__EXERCISE DETAILS__:
Provide the number of lines of the records that include "after", with no other content.

__RECORDS SUPPLIED__:
####

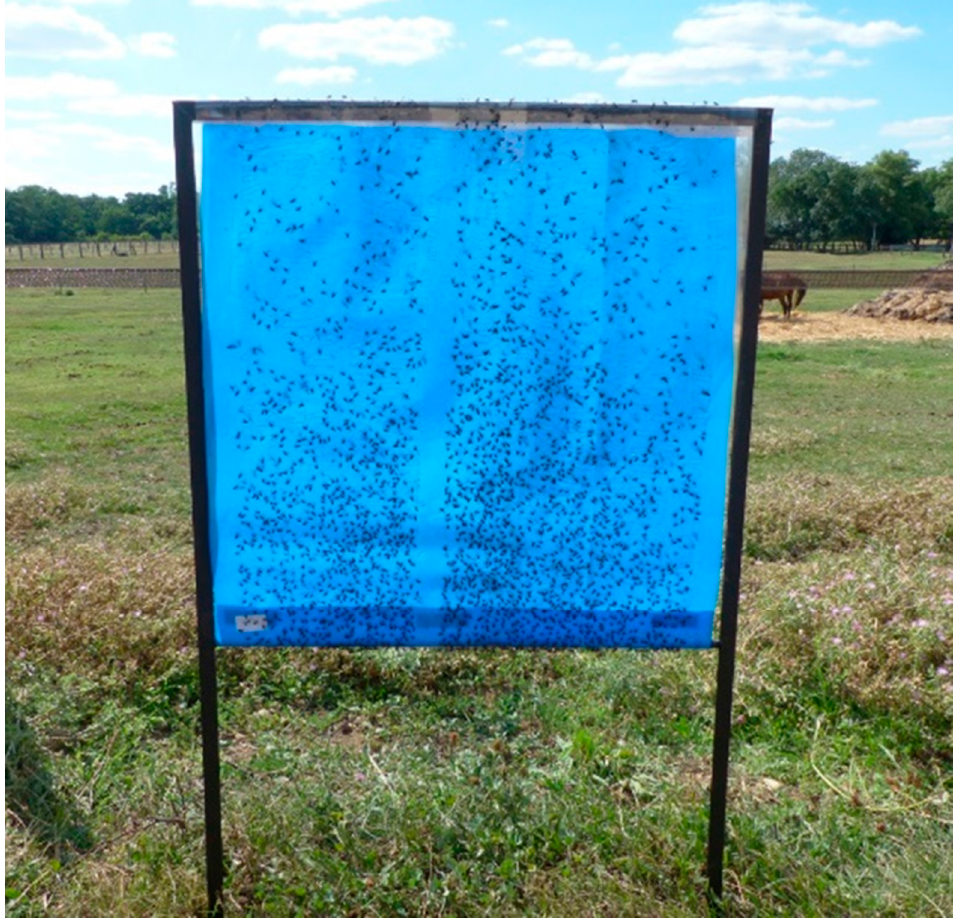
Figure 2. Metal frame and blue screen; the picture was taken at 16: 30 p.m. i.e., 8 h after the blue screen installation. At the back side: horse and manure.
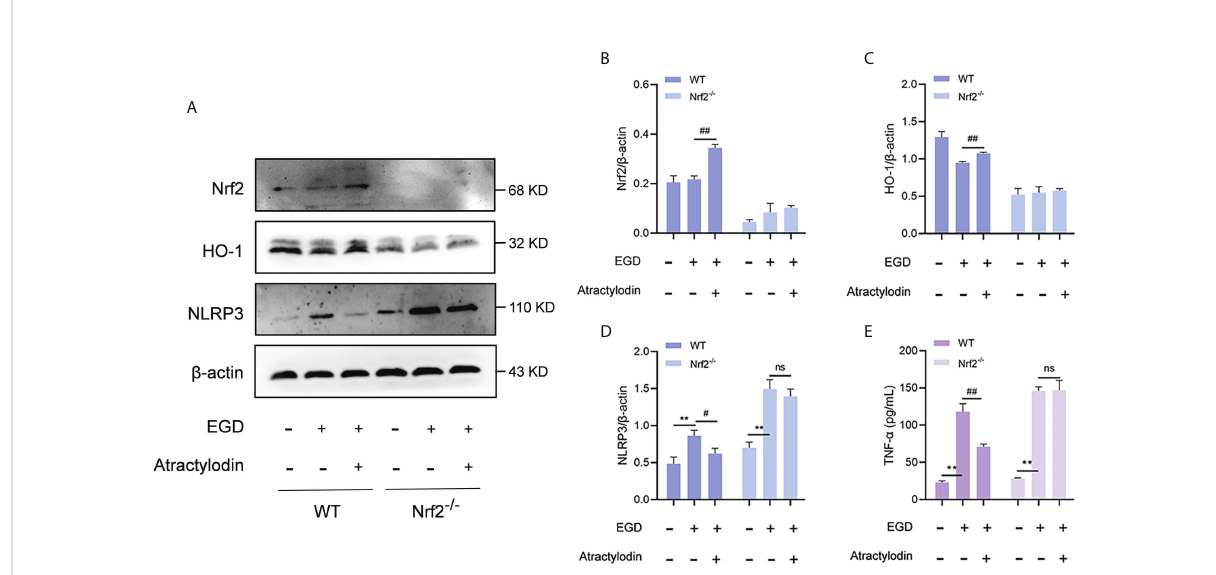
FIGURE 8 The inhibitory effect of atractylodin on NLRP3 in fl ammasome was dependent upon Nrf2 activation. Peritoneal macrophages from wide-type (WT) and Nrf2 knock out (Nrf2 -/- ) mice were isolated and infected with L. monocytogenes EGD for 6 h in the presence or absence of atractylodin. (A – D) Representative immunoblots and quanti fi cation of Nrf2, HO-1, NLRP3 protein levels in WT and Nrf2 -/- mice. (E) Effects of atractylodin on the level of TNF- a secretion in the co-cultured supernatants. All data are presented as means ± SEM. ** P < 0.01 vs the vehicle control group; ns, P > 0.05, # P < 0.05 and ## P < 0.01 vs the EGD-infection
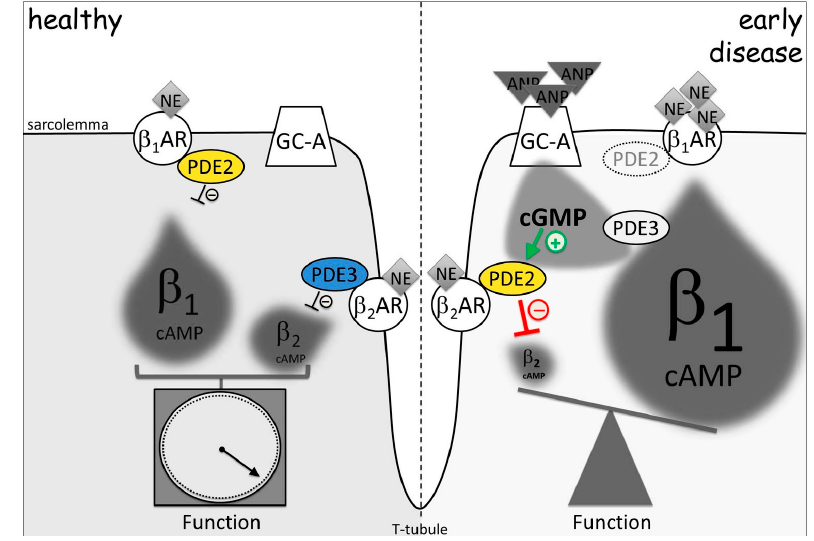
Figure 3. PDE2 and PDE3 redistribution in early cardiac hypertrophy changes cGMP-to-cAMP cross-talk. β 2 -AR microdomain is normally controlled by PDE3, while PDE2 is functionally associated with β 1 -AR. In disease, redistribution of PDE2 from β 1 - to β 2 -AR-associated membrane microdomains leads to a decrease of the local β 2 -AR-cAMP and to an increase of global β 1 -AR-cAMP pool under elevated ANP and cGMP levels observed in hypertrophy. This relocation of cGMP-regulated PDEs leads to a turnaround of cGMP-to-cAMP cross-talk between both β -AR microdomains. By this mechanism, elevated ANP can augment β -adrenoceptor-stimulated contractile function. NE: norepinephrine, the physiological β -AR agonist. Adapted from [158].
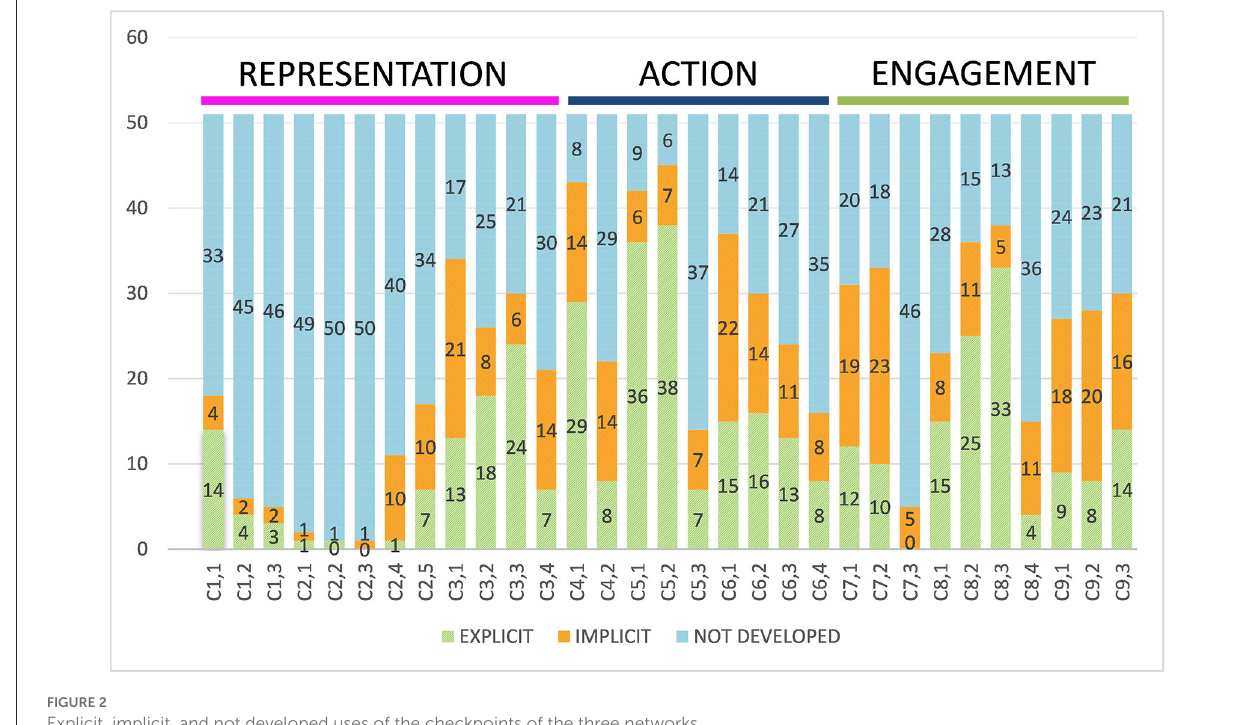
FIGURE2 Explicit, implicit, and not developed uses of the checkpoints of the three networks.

####

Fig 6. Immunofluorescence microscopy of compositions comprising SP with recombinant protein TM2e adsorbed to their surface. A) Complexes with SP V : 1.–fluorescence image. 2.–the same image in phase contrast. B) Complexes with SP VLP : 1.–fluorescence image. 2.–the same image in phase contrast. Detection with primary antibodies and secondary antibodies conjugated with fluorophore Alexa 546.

####

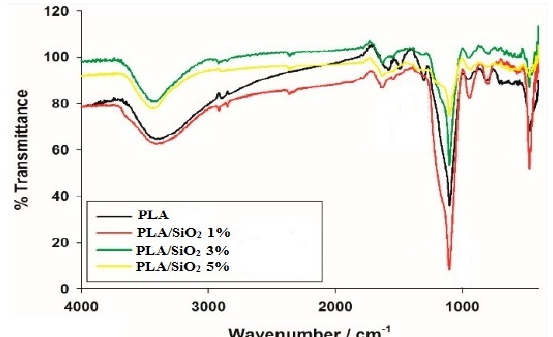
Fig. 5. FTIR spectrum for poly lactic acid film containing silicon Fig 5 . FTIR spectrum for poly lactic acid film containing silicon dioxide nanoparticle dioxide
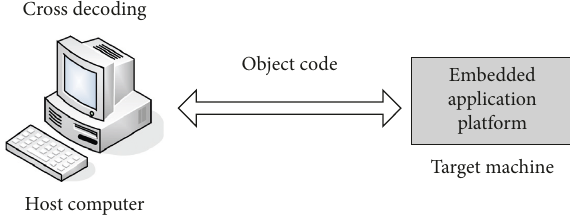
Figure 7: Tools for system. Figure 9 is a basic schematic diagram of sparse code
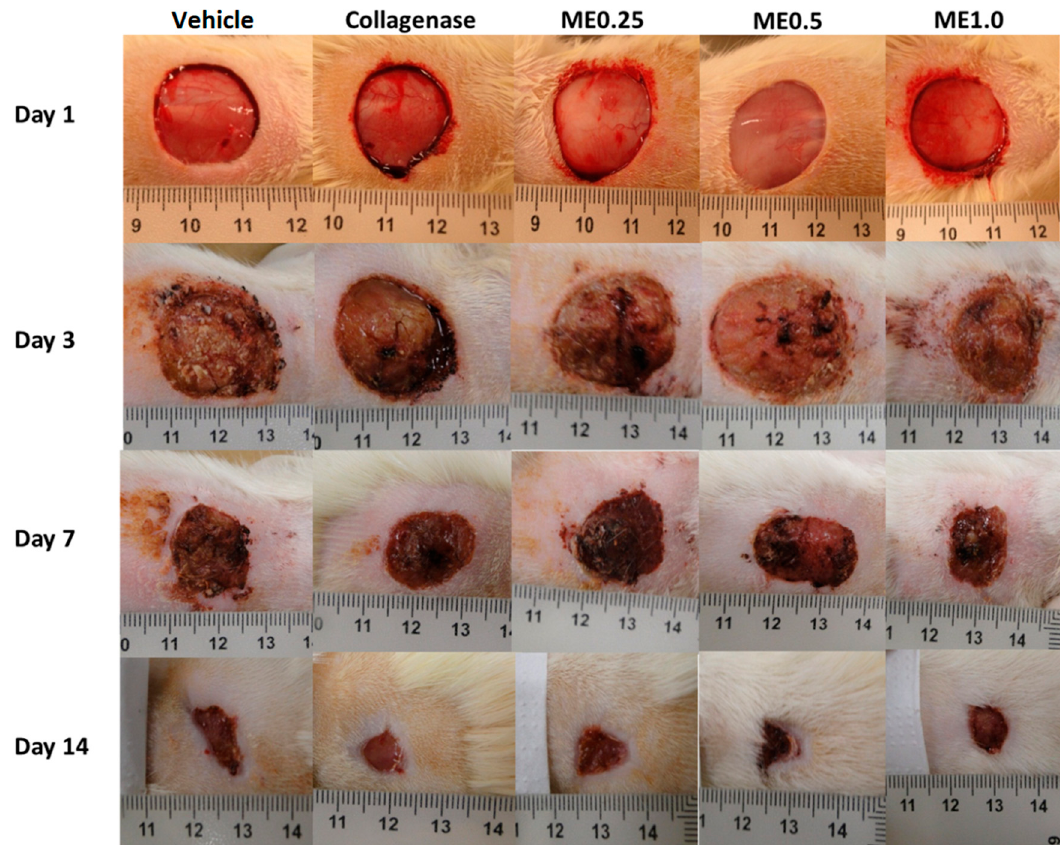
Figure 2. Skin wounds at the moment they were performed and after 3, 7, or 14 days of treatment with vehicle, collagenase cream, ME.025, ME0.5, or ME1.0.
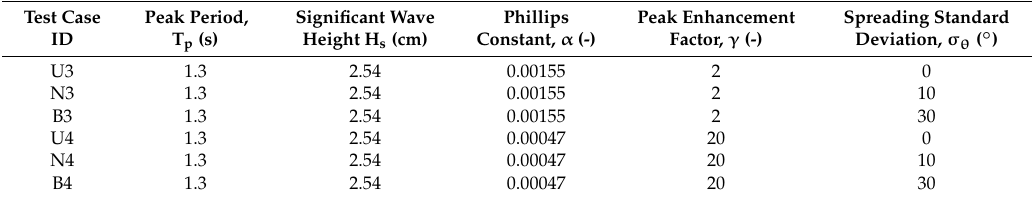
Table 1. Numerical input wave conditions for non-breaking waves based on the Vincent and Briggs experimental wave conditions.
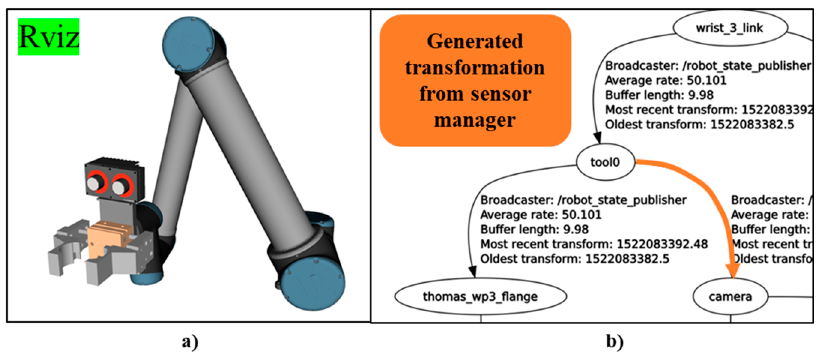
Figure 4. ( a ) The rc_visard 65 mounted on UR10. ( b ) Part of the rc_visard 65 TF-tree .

####

__WRITTEN ANSWER__:
2